Document passage section start
Unnecessary Worry About Remineralized Cavities
Another area of dentistry where there is much unnecessary fear is remineralized cavities. Many people have remineralized cavities, also called arrested decay. Dental professionals see people every day with remineralized cavities. In fact, you as the reader of this article, are likely to have one or many areas of arrested decay in your mouth. I always tell people to open up and look in their mouth at their teeth. Do you see any little brown or dark spots on your teeth, perhaps on the grooves of the biting surface or sides of your molars? If you are being seen regularly by a dentist and the dentist has not said anything to you about these are areas, then don’t worry about them. They are most likely cavities that were once active cavities, but then remineralized and are now called arrested decay. The brown/dark colour occurred because some staining (like from coffee, red wine…) was locked into the cavity during the process and it cannot be removed. These spots are also called brown spot lesions. Many people worry about their remineralized cavities, thinking that the cavities are more likely to become actively progressing cavities again. But people should definitely not worry about arrested/remineralized cavities, in fact they ought to be celebrating. Remineralized cavities are not more likely to become an actively progressing cavity again. They are either at the same likeliness as the rest of the teeth or they are even less likely than the rest of the teeth. Studies have shown that remineralized cavities can actually be stronger and more resistant to problems than the rest of the teeth. See, all that worrying for nothing.
Document passage section end
Dataset section start
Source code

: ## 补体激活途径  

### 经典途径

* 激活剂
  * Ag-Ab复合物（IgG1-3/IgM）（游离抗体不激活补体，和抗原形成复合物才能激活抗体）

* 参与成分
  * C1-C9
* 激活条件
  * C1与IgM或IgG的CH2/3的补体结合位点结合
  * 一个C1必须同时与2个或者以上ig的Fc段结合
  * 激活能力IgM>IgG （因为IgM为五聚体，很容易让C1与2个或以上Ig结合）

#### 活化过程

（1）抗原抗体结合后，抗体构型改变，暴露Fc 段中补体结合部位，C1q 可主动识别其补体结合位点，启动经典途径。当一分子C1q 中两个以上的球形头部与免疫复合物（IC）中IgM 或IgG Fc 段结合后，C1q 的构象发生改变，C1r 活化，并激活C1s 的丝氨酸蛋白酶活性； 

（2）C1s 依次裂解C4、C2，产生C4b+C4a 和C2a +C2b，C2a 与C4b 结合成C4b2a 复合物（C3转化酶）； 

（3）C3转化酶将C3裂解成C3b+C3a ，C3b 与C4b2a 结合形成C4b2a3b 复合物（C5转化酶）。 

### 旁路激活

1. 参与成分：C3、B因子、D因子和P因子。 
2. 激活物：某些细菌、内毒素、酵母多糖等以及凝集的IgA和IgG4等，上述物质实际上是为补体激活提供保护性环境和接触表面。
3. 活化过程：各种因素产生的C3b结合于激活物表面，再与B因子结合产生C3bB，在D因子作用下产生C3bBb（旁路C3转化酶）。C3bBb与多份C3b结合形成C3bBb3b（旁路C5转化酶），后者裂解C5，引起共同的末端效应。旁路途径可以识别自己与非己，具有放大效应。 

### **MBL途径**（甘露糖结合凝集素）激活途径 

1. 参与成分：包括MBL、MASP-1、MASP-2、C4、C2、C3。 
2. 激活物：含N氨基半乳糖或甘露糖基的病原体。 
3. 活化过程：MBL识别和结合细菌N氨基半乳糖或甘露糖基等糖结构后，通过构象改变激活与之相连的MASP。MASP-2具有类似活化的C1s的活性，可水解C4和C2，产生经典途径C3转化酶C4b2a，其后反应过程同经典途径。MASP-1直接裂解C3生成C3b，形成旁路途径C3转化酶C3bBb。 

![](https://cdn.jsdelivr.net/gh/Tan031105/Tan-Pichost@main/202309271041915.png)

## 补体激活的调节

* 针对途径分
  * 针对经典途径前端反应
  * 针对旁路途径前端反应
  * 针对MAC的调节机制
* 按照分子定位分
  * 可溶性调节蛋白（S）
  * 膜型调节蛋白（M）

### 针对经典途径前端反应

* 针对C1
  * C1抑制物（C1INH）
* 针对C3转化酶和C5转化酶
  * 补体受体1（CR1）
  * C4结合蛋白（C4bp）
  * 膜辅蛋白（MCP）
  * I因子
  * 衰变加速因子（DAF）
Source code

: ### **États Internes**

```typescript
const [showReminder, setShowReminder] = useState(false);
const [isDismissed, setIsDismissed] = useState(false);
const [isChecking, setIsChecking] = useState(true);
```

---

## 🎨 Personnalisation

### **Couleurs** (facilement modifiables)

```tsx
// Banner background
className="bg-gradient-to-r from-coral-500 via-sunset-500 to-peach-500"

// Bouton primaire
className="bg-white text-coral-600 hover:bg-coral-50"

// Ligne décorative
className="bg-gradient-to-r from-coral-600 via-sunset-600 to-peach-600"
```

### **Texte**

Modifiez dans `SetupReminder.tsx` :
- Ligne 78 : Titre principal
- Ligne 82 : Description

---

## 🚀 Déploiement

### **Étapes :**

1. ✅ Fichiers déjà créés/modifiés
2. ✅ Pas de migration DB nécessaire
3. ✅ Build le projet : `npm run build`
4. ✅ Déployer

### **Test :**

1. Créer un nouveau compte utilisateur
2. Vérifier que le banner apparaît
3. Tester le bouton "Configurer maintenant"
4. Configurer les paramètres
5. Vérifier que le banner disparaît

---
Dataset section end
> **Exercise instructions**
- 1) Summarize the passage on remineralized cavities in two sentences.
- 2) Extend the passage on remineralized cavities, picking up after its final sentence.

> **Task results**
- 1) Remineralized cavities, also called arrested decay or brown spot lesions, are common former active cavities whose brown or dark color comes from staining locked in during remineralization. People should not worry about them, because they are no more likely than the rest of the teeth to become active again, and studies have shown they can even be stronger and more resistant to problems.

- 2)
Negative Beliefs About Dentists Does Yourself a Disservice
I know that it may seem like a good idea to believe that dentists are out there to get you, either through pain inducement, over-charging for treatments, over-treating, or all of the above. It may seem as though fear-based thoughts will keep you safe and from harm. However that is the opposite of what really happens. Dentists are there to help you have the mouth you desire. Having a fearless-based relationship between dentist and patient/client promotes the achievement of that healthy mouth most people desire. For example, with the increased interest from the general public to remineralize teeth and cavities, some people are attracted to learning about all the reasons why dentists are bad and ‘out there to get people,’ from the media, online groups and organizations. The reality is however, that dentists are not out there to harm people in any way. In fact dentists are out there to help people. Dentists are highly educated, trained and experienced and are the only people who can diagnose remineralized cavities verses demineralized cavities. Dentists are the only people who can tell someone if their remineralization efforts are working and they can celebrate or if their remineralization efforts are not working and dental problems are on the horizon if changes are not made. So, while it may get a lot of (negative) attention, fear-based thinking about dentists only ends up harming people by creating a poor dentist-patient/client relationship. The most powerful and most beneficial relationship is one of mutual respect.

Fear, fear, fear… so much fear in dentistry. People fear getting a cavity, then they are scared in the dental chair having the treatment. After the treatment they fear the treatment will harm their overall health. If they don’t end up getting a cavity, they fear their remineralized tooth will suddenly turn into an aggressive cavity. They fear dentists are out there to ‘get them’ financially and/or through bad treatments. It is time to end all this fear.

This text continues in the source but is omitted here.